■ **Textauszug**:
++++++++++++++++++++
Ein positiver Aufbruch im kirchlichen Bereich war die Zeit nach dem II. Vatikanischen Konzil und der Würzburger Synode, die in der Pfarrei hier mit viel Begeisterung umgesetzt wurden. Ein starkes Engagement aus christlichem Glauben quer durch alle Altersgruppen hat in den letzten Jahrzehnten das Gesicht von Mömlingen mitgeprägt – und über die Kirchengemeinde hinaus in das soziale und kommunale Leben dieses Ortes hineingewirkt.
Die Zeit bleibt aber nicht stehen, sie geht weiter! In unseren Tagen erleben wir erneut starke Umbrüche und Veränderungen und stehen vor ganz neuen Herausforderungen. Der Strom von Menschen, die aus anderen Ländern und Kulturen bei uns Zuflucht suchen – vor Krieg und vor Armut, hat Europa längst verändert, bis hinein in unsere ländlichen Gemeinden. Die Aufnahme und Integration dieser Menschen ist eine gesellschaftliche Aufgabe, bei der wir erst am Anfang stehen. In diesem Zusammenhang ist die Frage nach einer Leitkultur neu bei uns aufgeworfen worden, nach Werten, die uns in unserer Gesellschaft wichtig sind und die von allen respektiert werden sollten. In dieser Debatte ist deutlich geworden: es ist gar nicht so leicht, hier einen Konsens zu finden und sagen zu können, was eine gemeinsame Wertebasis in unserer Gesellschaft ist. Die wachsende Zahl von Menschen verschiedener Religionen bei uns war wohl Anlass für den Bayerischen Rundfunk, eine Themenwoche zu gestalten, was Menschen in Deutschland glauben. Und erwartungsgemäß kam dabei eine bunte Vielfalt an Glaubens- und Weltanschauungen zur Sprache.
Ein gedeihliches Zusammenleben braucht ein Fundament von Werten
Es gibt auf der einen Seite Bestrebungen und Tendenzen, Glaube und Religion aus dem öffentlichen Leben weitgehend zurückzudrängen ins Private. Die Diskussion um das Kreuz auf der Kuppel des Berliner Schlosses ist dafür ein sprechendes Beispiel. Auf der anderen Seite gibt es doch auch ein Bewusstsein für das, was der frühere Verfassungsrechtler Ernst Wolfgang Böckenförde einmal auf den Punkt gebracht hat: Staat und Gesellschaft leben von Voraussetzungen, die sie sich selbst nicht geben und garantieren können! Er meinte damit: ein gedeihliches Zusammenleben, sei es im Staat oder im überschaubaren Raum einer Gemeinde, braucht ein Fundament von Werten, die nicht beliebig sind; von Werten, die tiefer wurzeln als das politische Alltagsgeschäft oder praktische Entscheidungen.
++++++++++++++++++++
■ **Bereitgestelltes Material**:
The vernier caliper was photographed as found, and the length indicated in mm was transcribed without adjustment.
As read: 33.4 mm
++++++++++++++++++++
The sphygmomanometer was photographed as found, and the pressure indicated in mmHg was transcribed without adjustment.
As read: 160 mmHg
++++++++++++++++++++
■ **Aufgabe**: Welches Beispiel führt der Textauszug für die Bestrebungen an, Glaube und Religion aus dem öffentlichen Leben ins Private zurückzudrängen?

■ **Antwort zur Aufgabe**: Die Diskussion um das Kreuz auf der Kuppel des Berliner Schlosses.